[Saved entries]
*** Begin section ***

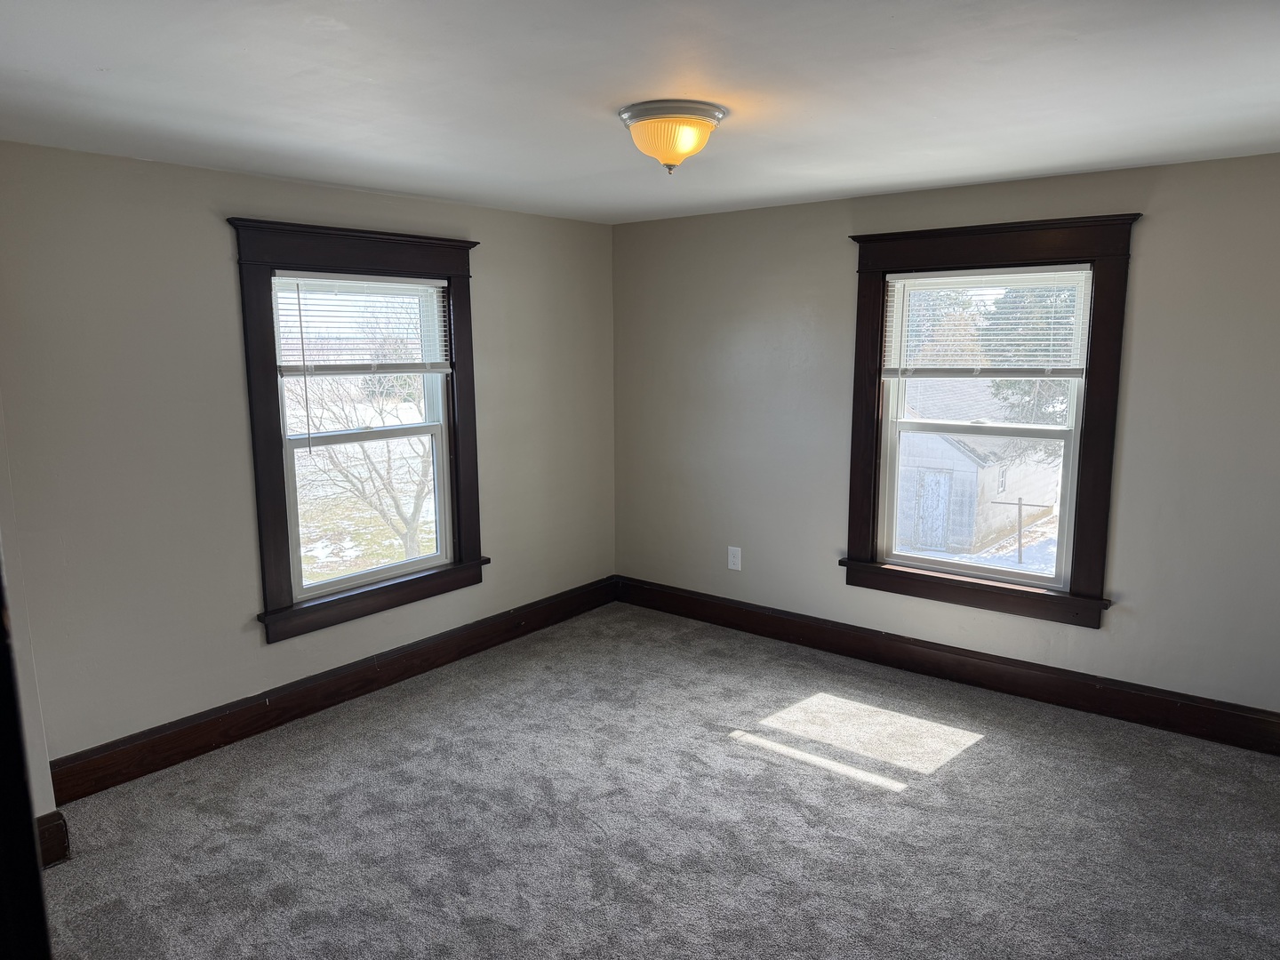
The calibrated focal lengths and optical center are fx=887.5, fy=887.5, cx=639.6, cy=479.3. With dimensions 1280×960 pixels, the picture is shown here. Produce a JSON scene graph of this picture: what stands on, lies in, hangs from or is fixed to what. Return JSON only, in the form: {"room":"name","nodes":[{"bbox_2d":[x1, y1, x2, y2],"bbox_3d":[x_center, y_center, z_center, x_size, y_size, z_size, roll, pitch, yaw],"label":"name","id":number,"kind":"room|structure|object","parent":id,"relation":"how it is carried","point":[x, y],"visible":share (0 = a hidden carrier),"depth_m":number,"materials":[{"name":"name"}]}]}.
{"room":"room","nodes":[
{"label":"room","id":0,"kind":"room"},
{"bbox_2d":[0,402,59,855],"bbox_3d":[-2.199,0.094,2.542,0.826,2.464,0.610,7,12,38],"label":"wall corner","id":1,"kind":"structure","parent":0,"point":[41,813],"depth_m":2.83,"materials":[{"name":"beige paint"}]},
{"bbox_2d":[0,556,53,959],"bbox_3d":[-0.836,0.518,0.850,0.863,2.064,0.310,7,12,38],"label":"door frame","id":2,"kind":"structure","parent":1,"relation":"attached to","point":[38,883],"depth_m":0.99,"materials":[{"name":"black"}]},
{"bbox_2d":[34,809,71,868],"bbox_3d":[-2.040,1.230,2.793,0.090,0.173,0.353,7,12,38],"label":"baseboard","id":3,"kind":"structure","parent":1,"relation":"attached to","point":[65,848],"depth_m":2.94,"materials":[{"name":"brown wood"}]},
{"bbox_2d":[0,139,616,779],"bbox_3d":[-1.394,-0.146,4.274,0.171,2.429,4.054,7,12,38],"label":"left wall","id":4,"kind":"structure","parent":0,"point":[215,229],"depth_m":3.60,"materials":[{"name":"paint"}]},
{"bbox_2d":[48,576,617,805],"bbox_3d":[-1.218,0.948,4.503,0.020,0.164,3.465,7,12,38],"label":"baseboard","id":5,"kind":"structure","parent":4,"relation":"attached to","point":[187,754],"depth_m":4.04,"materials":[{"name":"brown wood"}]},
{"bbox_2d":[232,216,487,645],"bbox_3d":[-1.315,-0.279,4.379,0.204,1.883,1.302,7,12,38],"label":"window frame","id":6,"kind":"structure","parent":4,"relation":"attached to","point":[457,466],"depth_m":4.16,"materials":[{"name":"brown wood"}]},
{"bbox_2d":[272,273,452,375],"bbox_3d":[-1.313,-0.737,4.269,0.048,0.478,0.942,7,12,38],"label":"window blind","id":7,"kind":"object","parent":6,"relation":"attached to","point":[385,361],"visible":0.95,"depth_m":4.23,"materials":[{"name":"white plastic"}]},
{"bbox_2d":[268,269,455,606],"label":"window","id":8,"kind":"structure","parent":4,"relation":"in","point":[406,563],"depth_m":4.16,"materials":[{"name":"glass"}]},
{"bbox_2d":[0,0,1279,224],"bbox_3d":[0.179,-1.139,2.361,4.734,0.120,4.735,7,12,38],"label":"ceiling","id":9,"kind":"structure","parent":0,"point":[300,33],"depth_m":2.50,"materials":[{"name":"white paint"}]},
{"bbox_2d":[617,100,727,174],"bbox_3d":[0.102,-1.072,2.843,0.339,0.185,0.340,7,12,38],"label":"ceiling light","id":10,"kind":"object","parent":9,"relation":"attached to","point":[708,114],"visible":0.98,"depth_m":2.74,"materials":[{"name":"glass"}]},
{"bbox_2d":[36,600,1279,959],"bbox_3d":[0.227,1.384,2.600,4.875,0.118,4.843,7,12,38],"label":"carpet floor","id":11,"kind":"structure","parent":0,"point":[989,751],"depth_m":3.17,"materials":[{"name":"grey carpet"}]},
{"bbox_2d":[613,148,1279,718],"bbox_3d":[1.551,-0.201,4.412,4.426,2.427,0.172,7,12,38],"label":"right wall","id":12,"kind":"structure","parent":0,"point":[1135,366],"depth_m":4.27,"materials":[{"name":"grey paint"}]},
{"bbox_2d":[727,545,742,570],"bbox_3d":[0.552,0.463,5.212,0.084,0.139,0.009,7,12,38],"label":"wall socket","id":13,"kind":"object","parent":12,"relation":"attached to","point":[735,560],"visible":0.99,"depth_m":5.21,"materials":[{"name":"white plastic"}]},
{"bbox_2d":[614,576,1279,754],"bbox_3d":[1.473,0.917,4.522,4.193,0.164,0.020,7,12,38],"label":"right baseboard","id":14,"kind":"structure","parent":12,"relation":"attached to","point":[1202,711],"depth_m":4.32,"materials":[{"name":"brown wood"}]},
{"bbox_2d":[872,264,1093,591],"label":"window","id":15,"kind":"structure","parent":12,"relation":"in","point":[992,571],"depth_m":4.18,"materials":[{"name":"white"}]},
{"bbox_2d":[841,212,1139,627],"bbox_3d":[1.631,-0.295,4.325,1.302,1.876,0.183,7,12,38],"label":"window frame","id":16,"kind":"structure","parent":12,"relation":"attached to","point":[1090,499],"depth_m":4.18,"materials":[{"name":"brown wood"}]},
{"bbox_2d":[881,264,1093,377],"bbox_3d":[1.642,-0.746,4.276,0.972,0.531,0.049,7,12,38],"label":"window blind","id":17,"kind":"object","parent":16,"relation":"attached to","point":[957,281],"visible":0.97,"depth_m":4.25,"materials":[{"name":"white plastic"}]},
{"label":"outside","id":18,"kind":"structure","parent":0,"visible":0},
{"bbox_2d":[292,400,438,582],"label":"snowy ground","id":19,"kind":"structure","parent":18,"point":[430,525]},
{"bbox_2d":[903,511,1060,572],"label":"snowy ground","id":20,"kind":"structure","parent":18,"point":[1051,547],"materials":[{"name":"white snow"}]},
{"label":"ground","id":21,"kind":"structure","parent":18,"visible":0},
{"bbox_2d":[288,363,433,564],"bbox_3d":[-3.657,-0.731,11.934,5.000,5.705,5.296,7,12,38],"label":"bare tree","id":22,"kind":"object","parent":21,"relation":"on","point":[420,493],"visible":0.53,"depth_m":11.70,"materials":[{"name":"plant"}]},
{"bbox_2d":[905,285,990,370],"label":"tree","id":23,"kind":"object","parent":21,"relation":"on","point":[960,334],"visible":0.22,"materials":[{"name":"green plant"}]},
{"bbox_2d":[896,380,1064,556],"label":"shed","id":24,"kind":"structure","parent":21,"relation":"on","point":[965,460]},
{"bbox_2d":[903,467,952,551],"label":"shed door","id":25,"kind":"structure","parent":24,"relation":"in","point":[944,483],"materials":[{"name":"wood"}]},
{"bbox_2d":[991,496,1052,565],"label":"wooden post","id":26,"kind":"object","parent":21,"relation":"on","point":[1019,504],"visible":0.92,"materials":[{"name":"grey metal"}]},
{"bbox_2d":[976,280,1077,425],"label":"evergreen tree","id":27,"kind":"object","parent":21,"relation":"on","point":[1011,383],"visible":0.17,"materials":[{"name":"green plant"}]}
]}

*** End section ***

**Task objective**
Copy the data word for word, no pictures.

**Exercise response**
The calibrated focal lengths and optical center are fx=887.5, fy=887.5, cx=639.6, cy=479.3. With dimensions 1280×960 pixels, the picture is shown here. Produce a JSON scene graph of this picture: what stands on, lies in, hangs from or is fixed to what. Return JSON only, in the form: {"room":"name","nodes":[{"bbox_2d":[x1, y1, x2, y2],"bbox_3d":[x_center, y_center, z_center, x_size, y_size, z_size, roll, pitch, yaw],"label":"name","id":number,"kind":"room|structure|object","parent":id,"relation":"how it is carried","point":[x, y],"visible":share (0 = a hidden carrier),"depth_m":number,"materials":[{"name":"name"}]}]}.
{"room":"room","nodes":[
{"label":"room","id":0,"kind":"room"},
{"bbox_2d":[0,402,59,855],"bbox_3d":[-2.199,0.094,2.542,0.826,2.464,0.610,7,12,38],"label":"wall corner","id":1,"kind":"structure","parent":0,"point":[41,813],"depth_m":2.83,"materials":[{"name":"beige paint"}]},
{"bbox_2d":[0,556,53,959],"bbox_3d":[-0.836,0.518,0.850,0.863,2.064,0.310,7,12,38],"label":"door frame","id":2,"kind":"structure","parent":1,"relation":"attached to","point":[38,883],"depth_m":0.99,"materials":[{"name":"black"}]},
{"bbox_2d":[34,809,71,868],"bbox_3d":[-2.040,1.230,2.793,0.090,0.173,0.353,7,12,38],"label":"baseboard","id":3,"kind":"structure","parent":1,"relation":"attached to","point":[65,848],"depth_m":2.94,"materials":[{"name":"brown wood"}]},
{"bbox_2d":[0,139,616,779],"bbox_3d":[-1.394,-0.146,4.274,0.171,2.429,4.054,7,12,38],"label":"left wall","id":4,"kind":"structure","parent":0,"point":[215,229],"depth_m":3.60,"materials":[{"name":"paint"}]},
{"bbox_2d":[48,576,617,805],"bbox_3d":[-1.218,0.948,4.503,0.020,0.164,3.465,7,12,38],"label":"baseboard","id":5,"kind":"structure","parent":4,"relation":"attached to","point":[187,754],"depth_m":4.04,"materials":[{"name":"brown wood"}]},
{"bbox_2d":[232,216,487,645],"bbox_3d":[-1.315,-0.279,4.379,0.204,1.883,1.302,7,12,38],"label":"window frame","id":6,"kind":"structure","parent":4,"relation":"attached to","point":[457,466],"depth_m":4.16,"materials":[{"name":"brown wood"}]},
{"bbox_2d":[272,273,452,375],"bbox_3d":[-1.313,-0.737,4.269,0.048,0.478,0.942,7,12,38],"label":"window blind","id":7,"kind":"object","parent":6,"relation":"attached to","point":[385,361],"visible":0.95,"depth_m":4.23,"materials":[{"name":"white plastic"}]},
{"bbox_2d":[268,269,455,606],"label":"window","id":8,"kind":"structure","parent":4,"relation":"in","point":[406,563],"depth_m":4.16,"materials":[{"name":"glass"}]},
{"bbox_2d":[0,0,1279,224],"bbox_3d":[0.179,-1.139,2.361,4.734,0.120,4.735,7,12,38],"label":"ceiling","id":9,"kind":"structure","parent":0,"point":[300,33],"depth_m":2.50,"materials":[{"name":"white paint"}]},
{"bbox_2d":[617,100,727,174],"bbox_3d":[0.102,-1.072,2.843,0.339,0.185,0.340,7,12,38],"label":"ceiling light","id":10,"kind":"object","parent":9,"relation":"attached to","point":[708,114],"visible":0.98,"depth_m":2.74,"materials":[{"name":"glass"}]},
{"bbox_2d":[36,600,1279,959],"bbox_3d":[0.227,1.384,2.600,4.875,0.118,4.843,7,12,38],"label":"carpet floor","id":11,"kind":"structure","parent":0,"point":[989,751],"depth_m":3.17,"materials":[{"name":"grey carpet"}]},
{"bbox_2d":[613,148,1279,718],"bbox_3d":[1.551,-0.201,4.412,4.426,2.427,0.172,7,12,38],"label":"right wall","id":12,"kind":"structure","parent":0,"point":[1135,366],"depth_m":4.27,"materials":[{"name":"grey paint"}]},
{"bbox_2d":[727,545,742,570],"bbox_3d":[0.552,0.463,5.212,0.084,0.139,0.009,7,12,38],"label":"wall socket","id":13,"kind":"object","parent":12,"relation":"attached to","point":[735,560],"visible":0.99,"depth_m":5.21,"materials":[{"name":"white plastic"}]},
{"bbox_2d":[614,576,1279,754],"bbox_3d":[1.473,0.917,4.522,4.193,0.164,0.020,7,12,38],"label":"right baseboard","id":14,"kind":"structure","parent":12,"relation":"attached to","point":[1202,711],"depth_m":4.32,"materials":[{"name":"brown wood"}]},
{"bbox_2d":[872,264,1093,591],"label":"window","id":15,"kind":"structure","parent":12,"relation":"in","point":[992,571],"depth_m":4.18,"materials":[{"name":"white"}]},
{"bbox_2d":[841,212,1139,627],"bbox_3d":[1.631,-0.295,4.325,1.302,1.876,0.183,7,12,38],"label":"window frame","id":16,"kind":"structure","parent":12,"relation":"attached to","point":[1090,499],"depth_m":4.18,"materials":[{"name":"brown wood"}]},
{"bbox_2d":[881,264,1093,377],"bbox_3d":[1.642,-0.746,4.276,0.972,0.531,0.049,7,12,38],"label":"window blind","id":17,"kind":"object","parent":16,"relation":"attached to","point":[957,281],"visible":0.97,"depth_m":4.25,"materials":[{"name":"white plastic"}]},
{"label":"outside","id":18,"kind":"structure","parent":0,"visible":0},
{"bbox_2d":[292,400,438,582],"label":"snowy ground","id":19,"kind":"structure","parent":18,"point":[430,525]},
{"bbox_2d":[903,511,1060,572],"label":"snowy ground","id":20,"kind":"structure","parent":18,"point":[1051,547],"materials":[{"name":"white snow"}]},
{"label":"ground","id":21,"kind":"structure","parent":18,"visible":0},
{"bbox_2d":[288,363,433,564],"bbox_3d":[-3.657,-0.731,11.934,5.000,5.705,5.296,7,12,38],"label":"bare tree","id":22,"kind":"object","parent":21,"relation":"on","point":[420,493],"visible":0.53,"depth_m":11.70,"materials":[{"name":"plant"}]},
{"bbox_2d":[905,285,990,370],"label":"tree","id":23,"kind":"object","parent":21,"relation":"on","point":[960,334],"visible":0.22,"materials":[{"name":"green plant"}]},
{"bbox_2d":[896,380,1064,556],"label":"shed","id":24,"kind":"structure","parent":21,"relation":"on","point":[965,460]},
{"bbox_2d":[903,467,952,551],"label":"shed door","id":25,"kind":"structure","parent":24,"relation":"in","point":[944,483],"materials":[{"name":"wood"}]},
{"bbox_2d":[991,496,1052,565],"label":"wooden post","id":26,"kind":"object","parent":21,"relation":"on","point":[1019,504],"visible":0.92,"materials":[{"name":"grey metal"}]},
{"bbox_2d":[976,280,1077,425],"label":"evergreen tree","id":27,"kind":"object","parent":21,"relation":"on","point":[1011,383],"visible":0.17,"materials":[{"name":"green plant"}]}
]}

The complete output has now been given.